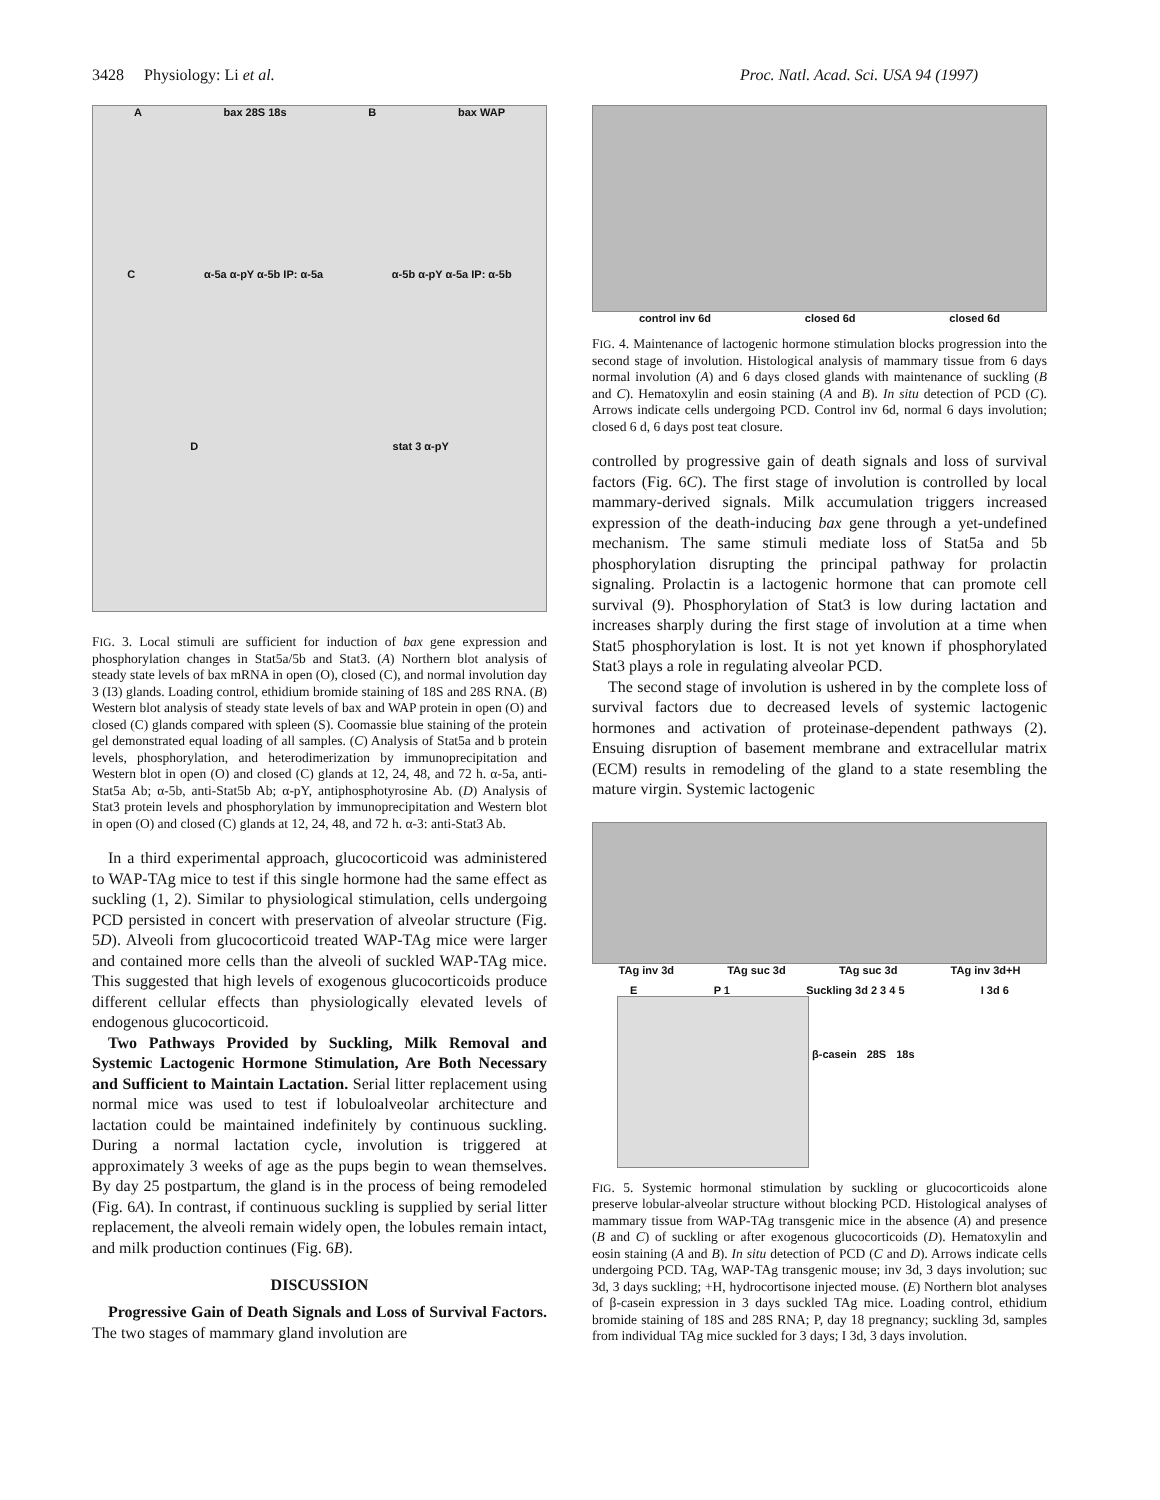3428 Physiology: Li et al. Proc. Natl. Acad. Sci. USA 94 (1997)
Abax 28S 18s B bax WAP
Cα-5a α-pY α-5b IP: α-5a α-5b α-pY α-5a IP: α-5b
Dstat 3 α-pY
FIG. 3. Local stimuli are sufficient for induction of bax gene expression and phosphorylation changes in Stat5a/5b and Stat3. (A) Northern blot analysis of steady state levels of bax mRNA in open (O), closed (C), and normal involution day 3 (I3) glands. Loading control, ethidium bromide staining of 18S and 28S RNA. (B) Western blot analysis of steady state levels of bax and WAP protein in open (O) and closed (C) glands compared with spleen (S). Coomassie blue staining of the protein gel demonstrated equal loading of all samples. (C) Analysis of Stat5a and b protein levels, phosphorylation, and heterodimerization by immunoprecipitation and Western blot in open (O) and closed (C) glands at 12, 24, 48, and 72 h. α-5a, anti-Stat5a Ab; α-5b, anti-Stat5b Ab; α-pY, antiphosphotyrosine Ab. (D) Analysis of Stat3 protein levels and phosphorylation by immunoprecipitation and Western blot in open (O) and closed (C) glands at 12, 24, 48, and 72 h. α-3: anti-Stat3 Ab.
In a third experimental approach, glucocorticoid was administered to WAP-TAg mice to test if this single hormone had the same effect as suckling (1, 2). Similar to physiological stimulation, cells undergoing PCD persisted in concert with preservation of alveolar structure (Fig. 5D). Alveoli from glucocorticoid treated WAP-TAg mice were larger and contained more cells than the alveoli of suckled WAP-TAg mice. This suggested that high levels of exogenous glucocorticoids produce different cellular effects than physiologically elevated levels of endogenous glucocorticoid.
Two Pathways Provided by Suckling, Milk Removal and Systemic Lactogenic Hormone Stimulation, Are Both Necessary and Sufficient to Maintain Lactation. Serial litter replacement using normal mice was used to test if lobuloalveolar architecture and lactation could be maintained indefinitely by continuous suckling. During a normal lactation cycle, involution is triggered at approximately 3 weeks of age as the pups begin to wean themselves. By day 25 postpartum, the gland is in the process of being remodeled (Fig. 6A). In contrast, if continuous suckling is supplied by serial litter replacement, the alveoli remain widely open, the lobules remain intact, and milk production continues (Fig. 6B).
DISCUSSION
Progressive Gain of Death Signals and Loss of Survival Factors. The two stages of mammary gland involution are
control inv 6d closed 6d closed 6d
FIG. 4. Maintenance of lactogenic hormone stimulation blocks progression into the second stage of involution. Histological analysis of mammary tissue from 6 days normal involution (A) and 6 days closed glands with maintenance of suckling (B and C). Hematoxylin and eosin staining (A and B). In situ detection of PCD (C). Arrows indicate cells undergoing PCD. Control inv 6d, normal 6 days involution; closed 6 d, 6 days post teat closure.
controlled by progressive gain of death signals and loss of survival factors (Fig. 6C). The first stage of involution is controlled by local mammary-derived signals. Milk accumulation triggers increased expression of the death-inducing bax gene through a yet-undefined mechanism. The same stimuli mediate loss of Stat5a and 5b phosphorylation disrupting the principal pathway for prolactin signaling. Prolactin is a lactogenic hormone that can promote cell survival (9). Phosphorylation of Stat3 is low during lactation and increases sharply during the first stage of involution at a time when Stat5 phosphorylation is lost. It is not yet known if phosphorylated Stat3 plays a role in regulating alveolar PCD.
The second stage of involution is ushered in by the complete loss of survival factors due to decreased levels of systemic lactogenic hormones and activation of proteinase-dependent pathways (2). Ensuing disruption of basement membrane and extracellular matrix (ECM) results in remodeling of the gland to a state resembling the mature virgin. Systemic lactogenic
TAg inv 3d TAg suc 3d TAg suc 3d TAg inv 3d+H
E P 1 Suckling 3d 2 3 4 5 I 3d 6
β-casein 28S 18s
FIG. 5. Systemic hormonal stimulation by suckling or glucocorticoids alone preserve lobular-alveolar structure without blocking PCD. Histological analyses of mammary tissue from WAP-TAg transgenic mice in the absence (A) and presence (B and C) of suckling or after exogenous glucocorticoids (D). Hematoxylin and eosin staining (A and B). In situ detection of PCD (C and D). Arrows indicate cells undergoing PCD. TAg, WAP-TAg transgenic mouse; inv 3d, 3 days involution; suc 3d, 3 days suckling; +H, hydrocortisone injected mouse. (E) Northern blot analyses of β-casein expression in 3 days suckled TAg mice. Loading control, ethidium bromide staining of 18S and 28S RNA; P, day 18 pregnancy; suckling 3d, samples from individual TAg mice suckled for 3 days; I 3d, 3 days involution.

....

→ Brief: Across all of the material above, how many lines contain the word "casein"? Only the number should be given.

→ Written solution: 2